# Has anyone heard of this fanfic?



## kitsunefighter (Jun 12, 2011)

I dunno where I'd post this so here it'll stay unless someone knows where it goes.I was browsing the StarFox fanfic archive and came across this:While fighting Andross, Fox is flung across the galaxy to Earth, where  he lands up in a place filled with nightmares more disturbing than ever:  a furry convention.
http://www.fanfiction.net/s/4334864/1/The_Punishment,what's your view on this fanfic,I don't own or write this fanfic just wonder what other furries think of this story.Me?I never went to a furry con but can't help but think hmmm it's interesting to say the least.


----------



## Sar (Jun 12, 2011)

This story has ironic potential.


----------



## Heliophobic (Jun 12, 2011)

Is this really the right category for literature?


----------



## Drakonman (Jun 12, 2011)

This is funny. Iv just starting chapter 2. The writing could be better but other then that its absolutely hilarious. Fairly actuate except I'm pretty sure they would rush him to the hospital not some big leather couch in the lobby.


----------



## M. LeRenard (Jun 12, 2011)

I haven't heard of it, but it sounds like it's probably worth a read.  That's downright brilliant idea.


----------



## Belluavir (Jun 13, 2011)

Damn you Department of Education, Training and the Arts Acceptable Use Policy!

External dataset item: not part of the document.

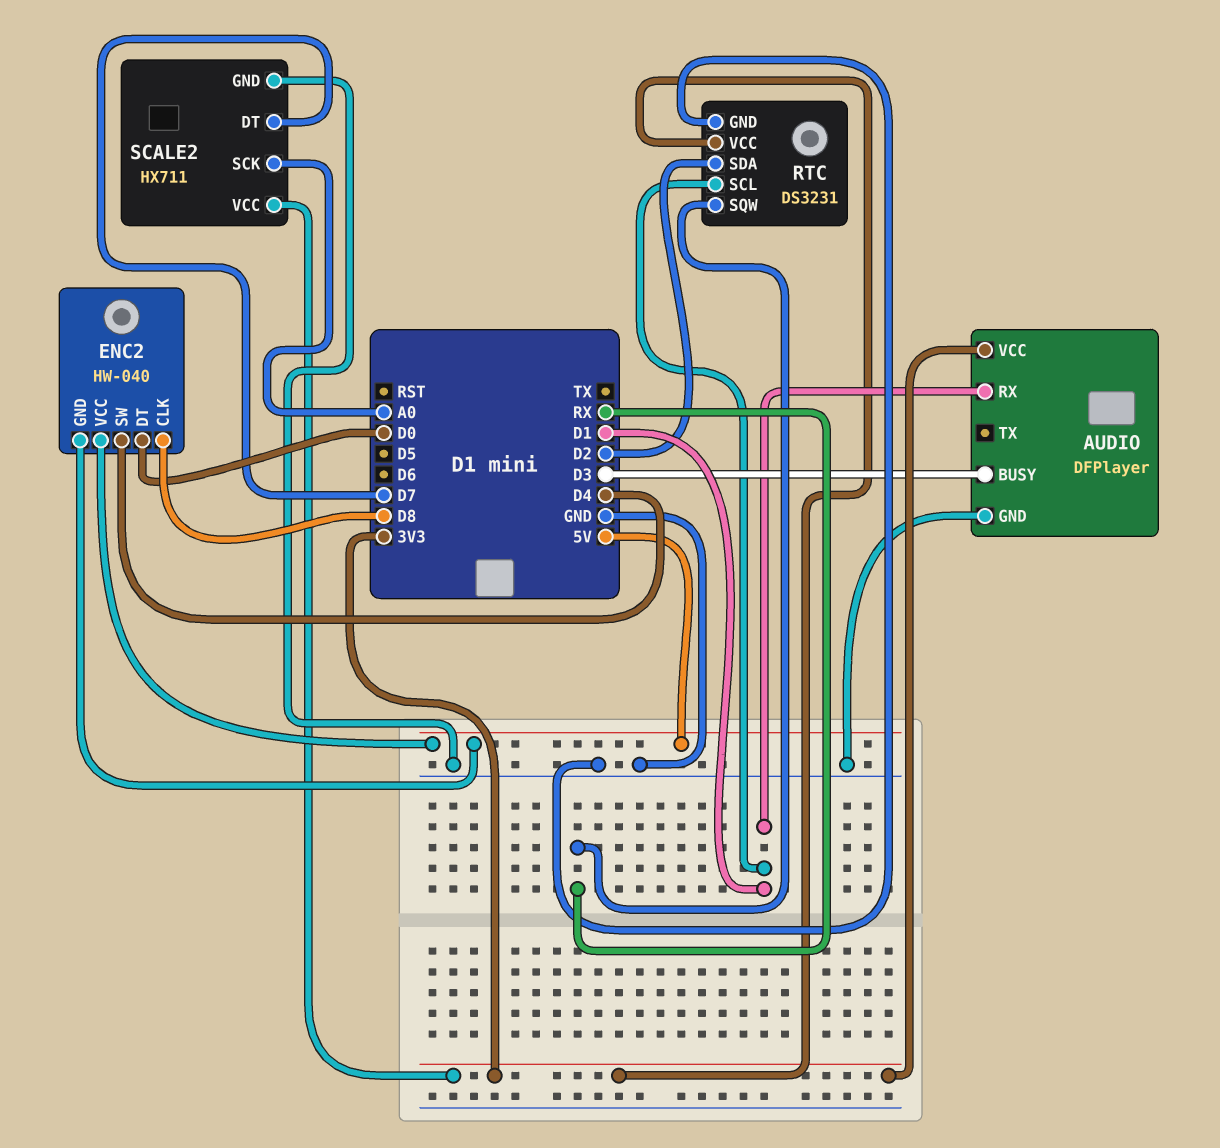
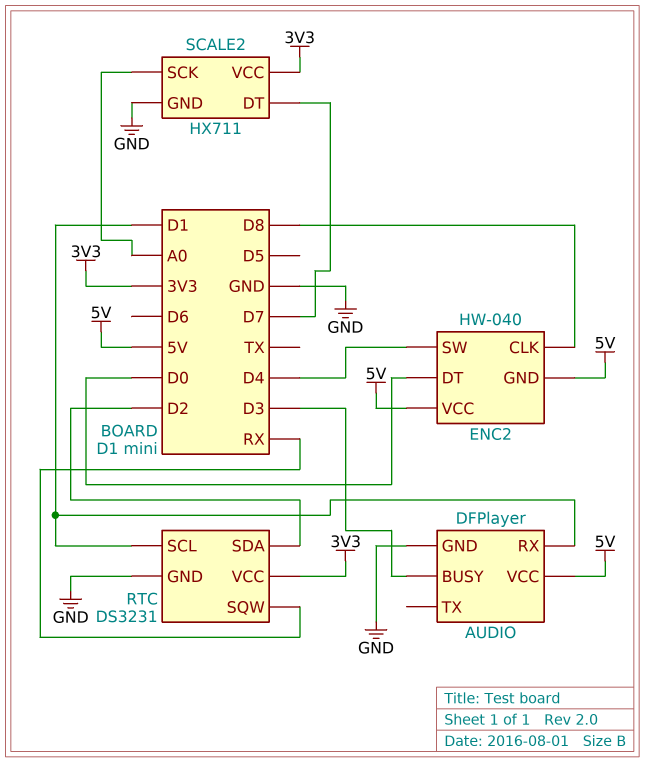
AUDIO pin VCC: 3V3 -> 5V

More like Department of Education, Training and the Arts Acceptable Use POLICE STATE!


----------



## Sar (Jun 14, 2011)

Belluavir said:


> Damn you Department of Education, Training and the Arts Acceptable Use Policy!
> 
> More like Department of Education, Training and the Arts Acceptable Use POLICE STATE!


 
Meanwhile at the Department of Education, Training and the Arts 'Acceptable Use department'...






But still... the plot is a good idea.


----------



## Kaluna (Jun 14, 2011)

Sarukai said:


> Meanwhile at the Department of Education, Training and the Arts 'Acceptable Use department'...
> 
> [picture]
> 
> But still... the plot is a good idea.


Best picture ever......and I don't even know what the hell you guys are talking about.


----------



## Belluavir (Jun 15, 2011)

Sorry to ruin the thread but, that was fucking hysterical


----------